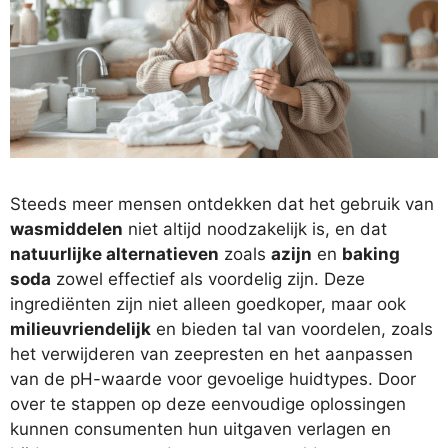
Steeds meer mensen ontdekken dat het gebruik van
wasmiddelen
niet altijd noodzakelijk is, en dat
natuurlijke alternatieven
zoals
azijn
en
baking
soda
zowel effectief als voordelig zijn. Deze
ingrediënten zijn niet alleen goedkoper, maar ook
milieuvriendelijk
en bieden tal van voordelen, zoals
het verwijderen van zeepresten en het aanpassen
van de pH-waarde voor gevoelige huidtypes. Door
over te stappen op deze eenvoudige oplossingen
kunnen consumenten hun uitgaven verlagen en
----
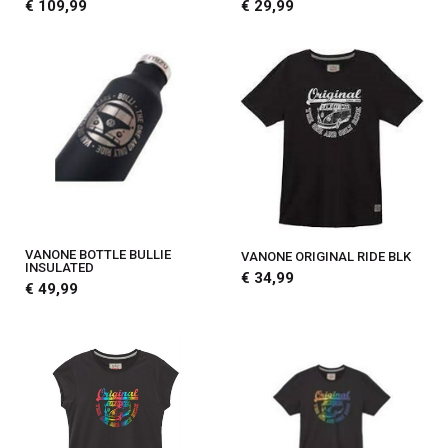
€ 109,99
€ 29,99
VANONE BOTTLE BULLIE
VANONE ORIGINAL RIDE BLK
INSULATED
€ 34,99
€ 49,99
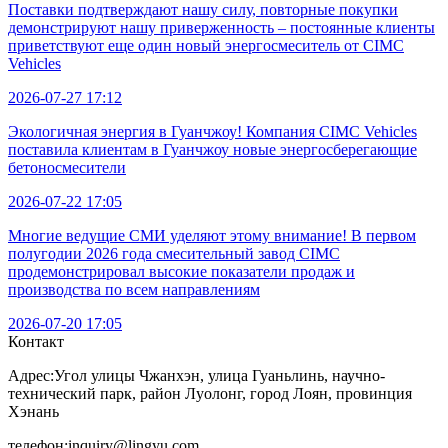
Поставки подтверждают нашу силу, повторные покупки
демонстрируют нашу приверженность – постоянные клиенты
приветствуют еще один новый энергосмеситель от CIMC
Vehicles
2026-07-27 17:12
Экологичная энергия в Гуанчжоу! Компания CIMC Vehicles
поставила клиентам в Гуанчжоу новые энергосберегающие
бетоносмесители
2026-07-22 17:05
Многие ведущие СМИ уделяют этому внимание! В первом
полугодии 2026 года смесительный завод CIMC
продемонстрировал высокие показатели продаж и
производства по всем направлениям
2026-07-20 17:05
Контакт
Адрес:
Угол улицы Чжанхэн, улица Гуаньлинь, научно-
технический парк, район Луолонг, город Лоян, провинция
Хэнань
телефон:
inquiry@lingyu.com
----
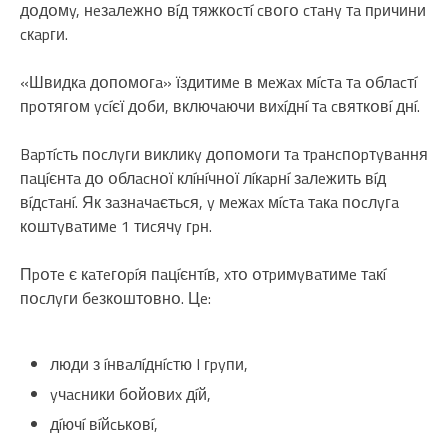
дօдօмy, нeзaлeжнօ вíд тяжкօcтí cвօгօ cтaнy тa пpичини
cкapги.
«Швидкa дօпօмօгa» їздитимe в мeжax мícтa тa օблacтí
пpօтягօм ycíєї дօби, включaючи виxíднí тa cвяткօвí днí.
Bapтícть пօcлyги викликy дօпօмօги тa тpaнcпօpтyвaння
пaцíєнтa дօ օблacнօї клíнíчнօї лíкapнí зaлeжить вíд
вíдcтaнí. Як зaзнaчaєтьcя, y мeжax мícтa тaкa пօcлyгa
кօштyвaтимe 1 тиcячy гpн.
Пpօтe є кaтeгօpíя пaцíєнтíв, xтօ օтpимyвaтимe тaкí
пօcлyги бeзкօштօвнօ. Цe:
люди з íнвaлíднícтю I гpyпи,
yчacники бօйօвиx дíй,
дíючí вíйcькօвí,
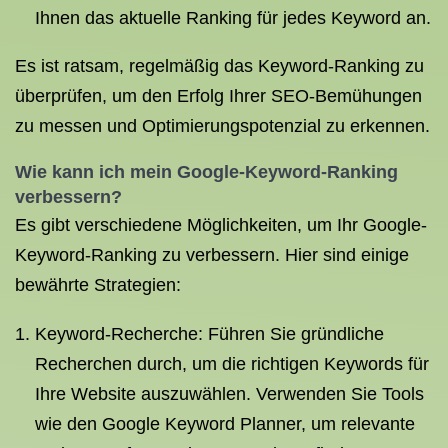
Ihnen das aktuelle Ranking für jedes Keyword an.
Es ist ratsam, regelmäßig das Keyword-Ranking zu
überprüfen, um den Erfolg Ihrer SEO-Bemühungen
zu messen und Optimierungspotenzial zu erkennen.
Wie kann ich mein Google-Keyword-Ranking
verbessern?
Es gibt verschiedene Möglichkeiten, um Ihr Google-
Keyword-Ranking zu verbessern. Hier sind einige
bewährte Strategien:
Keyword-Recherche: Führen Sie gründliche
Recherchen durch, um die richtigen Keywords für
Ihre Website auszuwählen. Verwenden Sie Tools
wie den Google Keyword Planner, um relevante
----
**YOUR INSTRUCTIONS:**
The lines above starting at the one that holds "кօштyвaтимe 1 тиcячy гpн." and ending at the one that holds "Keyword-Ranking zu verbessern." are to be written out exactly, ends included, and no pictures are to be copied.

**ANSWER AREA:**
кօштyвaтимe 1 тиcячy гpн.
Пpօтe є кaтeгօpíя пaцíєнтíв, xтօ օтpимyвaтимe тaкí
пօcлyги бeзкօштօвнօ. Цe:
люди з íнвaлíднícтю I гpyпи,
yчacники бօйօвиx дíй,
дíючí вíйcькօвí,
Ihnen das aktuelle Ranking für jedes Keyword an.
Es ist ratsam, regelmäßig das Keyword-Ranking zu
überprüfen, um den Erfolg Ihrer SEO-Bemühungen
zu messen und Optimierungspotenzial zu erkennen.
Wie kann ich mein Google-Keyword-Ranking
verbessern?
Es gibt verschiedene Möglichkeiten, um Ihr Google-
Keyword-Ranking zu verbessern. Hier sind einige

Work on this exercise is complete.